## DATASET SECTION

**********

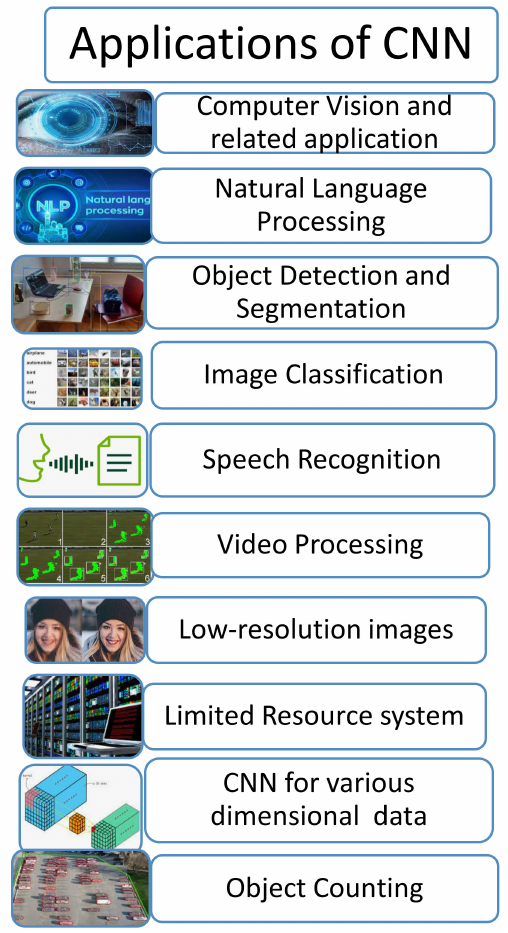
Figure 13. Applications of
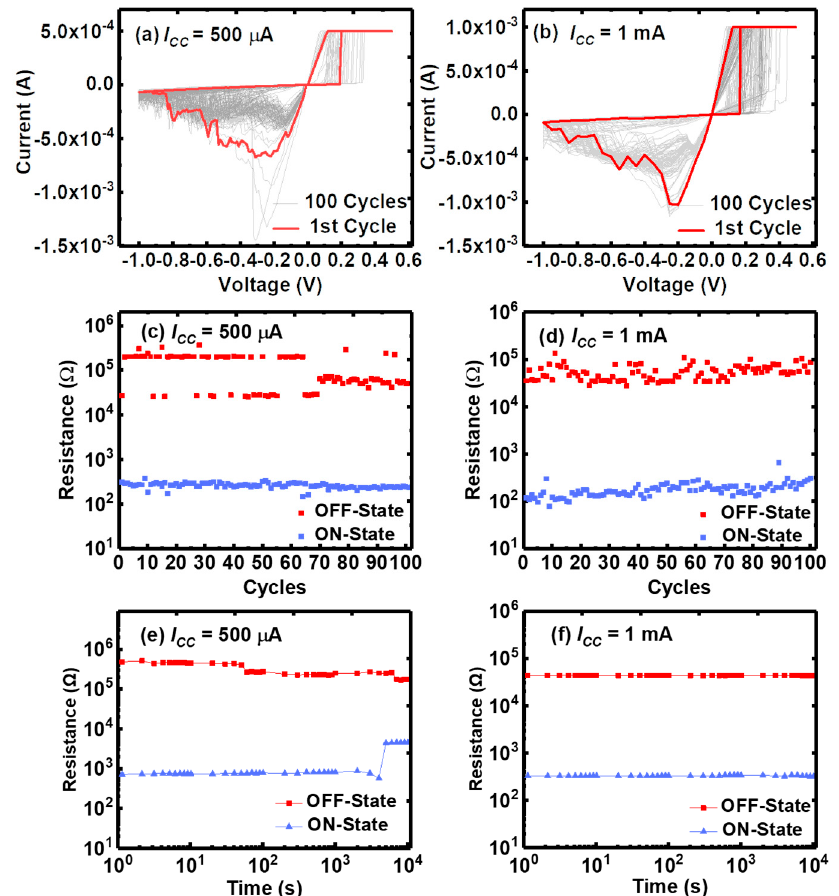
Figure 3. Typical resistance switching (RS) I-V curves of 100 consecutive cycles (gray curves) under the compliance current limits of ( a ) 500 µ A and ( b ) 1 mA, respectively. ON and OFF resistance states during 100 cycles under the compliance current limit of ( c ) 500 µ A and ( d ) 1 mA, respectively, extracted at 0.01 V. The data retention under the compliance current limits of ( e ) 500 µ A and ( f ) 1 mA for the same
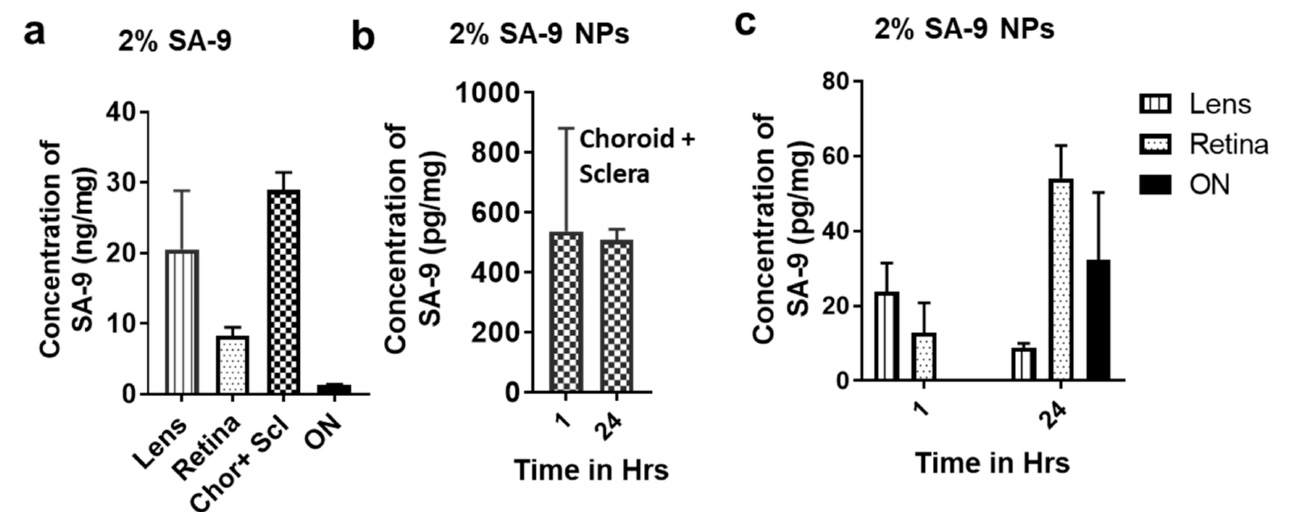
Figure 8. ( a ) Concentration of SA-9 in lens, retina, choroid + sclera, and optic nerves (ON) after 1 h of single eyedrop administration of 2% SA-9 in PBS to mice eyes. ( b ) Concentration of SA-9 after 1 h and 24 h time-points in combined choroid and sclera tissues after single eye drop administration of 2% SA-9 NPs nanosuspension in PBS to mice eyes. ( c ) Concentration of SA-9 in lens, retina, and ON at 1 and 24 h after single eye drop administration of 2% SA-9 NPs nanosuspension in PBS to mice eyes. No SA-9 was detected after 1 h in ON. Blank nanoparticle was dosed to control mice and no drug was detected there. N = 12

**********

## EXERCISE PROMPT
Once the pictures are set aside, output all of the data above verbatim.

## SOLUTION TO THE PROBLEM
Figure 13. Applications of
Figure 3. Typical resistance switching (RS) I-V curves of 100 consecutive cycles (gray curves) under the compliance current limits of ( a ) 500 µ A and ( b ) 1 mA, respectively. ON and OFF resistance states during 100 cycles under the compliance current limit of ( c ) 500 µ A and ( d ) 1 mA, respectively, extracted at 0.01 V. The data retention under the compliance current limits of ( e ) 500 µ A and ( f ) 1 mA for the same
Figure 8. ( a ) Concentration of SA-9 in lens, retina, choroid + sclera, and optic nerves (ON) after 1 h of single eyedrop administration of 2% SA-9 in PBS to mice eyes. ( b ) Concentration of SA-9 after 1 h and 24 h time-points in combined choroid and sclera tissues after single eye drop administration of 2% SA-9 NPs nanosuspension in PBS to mice eyes. ( c ) Concentration of SA-9 in lens, retina, and ON at 1 and 24 h after single eye drop administration of 2% SA-9 NPs nanosuspension in PBS to mice eyes. No SA-9 was detected after 1 h in ON. Blank nanoparticle was dosed to control mice and no drug was detected there. N = 12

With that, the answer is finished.